Già anni fa il cardinale Carlo Maria Martini, in una sua riflessione sul doloroso e reiterato conflitto israelo-palestinese aveva affermato: «Qui tutti vogliono la pace, però nessuno vuole pagarne il prezzo. La pace ha un prezzo. La pace si paga, richiede compromessi, anche nel senso di lasciar cadere alcuni diritti rivendicati. Se si parte con la sola idea che bisogna conservare la totalità dei propri diritti, non sarà mai possibile arrivare alla pace».

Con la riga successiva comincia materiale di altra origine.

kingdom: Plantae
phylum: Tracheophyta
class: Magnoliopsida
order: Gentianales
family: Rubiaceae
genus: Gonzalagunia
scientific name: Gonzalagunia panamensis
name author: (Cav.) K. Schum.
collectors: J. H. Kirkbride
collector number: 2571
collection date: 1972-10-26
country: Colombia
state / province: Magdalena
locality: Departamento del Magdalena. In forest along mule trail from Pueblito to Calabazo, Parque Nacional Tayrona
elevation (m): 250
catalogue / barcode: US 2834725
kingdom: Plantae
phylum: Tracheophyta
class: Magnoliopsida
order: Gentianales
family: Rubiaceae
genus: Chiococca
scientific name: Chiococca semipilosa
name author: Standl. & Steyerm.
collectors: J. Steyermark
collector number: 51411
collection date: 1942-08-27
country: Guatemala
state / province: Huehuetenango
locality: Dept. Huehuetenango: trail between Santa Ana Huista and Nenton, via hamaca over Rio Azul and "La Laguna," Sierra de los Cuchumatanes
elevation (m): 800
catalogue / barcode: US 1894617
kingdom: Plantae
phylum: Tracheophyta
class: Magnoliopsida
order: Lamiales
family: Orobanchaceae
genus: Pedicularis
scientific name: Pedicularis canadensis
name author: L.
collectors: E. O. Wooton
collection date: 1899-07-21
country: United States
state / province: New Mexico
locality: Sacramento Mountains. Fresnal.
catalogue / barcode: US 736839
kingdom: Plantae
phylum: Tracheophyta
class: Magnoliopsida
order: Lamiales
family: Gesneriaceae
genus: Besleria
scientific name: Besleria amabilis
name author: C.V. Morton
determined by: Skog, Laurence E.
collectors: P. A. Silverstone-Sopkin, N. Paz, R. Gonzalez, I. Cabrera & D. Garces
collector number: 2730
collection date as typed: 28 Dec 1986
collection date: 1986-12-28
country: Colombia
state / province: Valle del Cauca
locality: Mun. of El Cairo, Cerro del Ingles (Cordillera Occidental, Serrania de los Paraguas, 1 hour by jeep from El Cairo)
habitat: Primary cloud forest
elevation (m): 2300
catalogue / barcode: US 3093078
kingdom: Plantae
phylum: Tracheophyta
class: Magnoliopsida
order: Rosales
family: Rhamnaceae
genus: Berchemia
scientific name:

Ed anche Papa Francesco ha fatto eco, di recente, a tale consapevolezza, affermando a sua volta – a proposito del conflitto russo-ucraino - che serve il coraggio di “alzare bandiera bianca", che non è un atto di resa, ma di forza, responsabilità e umanità.
La guerra, prima che sui campi di battaglia, inizia nei pensieri e nei sentimenti; e non si può parlare di vittoria se il prezzo è il terrore, la violenza, l’annientamento di altri popoli, lingue e culture. La guerra fa solo perdenti, da ogni parte.
Allora anche la rivoluzione – intesa come cambiamento reale e fruttuoso - deve partire dai pensieri e dai sentimenti, dal mutamento delle visioni, dal cambio di prospettiva per cui tutto ciò che si sta mettendo in atto appaia inutile e dannoso per l’intera umanità e non soltanto per i popoli in contesa.
Ecco allora la necessità che anche la partecipazione al dialogo di pace debba essere universale, affinché il seme della speranza e della rinascita germogli ovunque, in qualunque angolo della Terra in cui sia minata l’esistenza dei popoli e il rispetto delle loro origini e tradizioni.
La pace è responsabilità di tutti.
Questo, adesso, è il senso della Pasqua.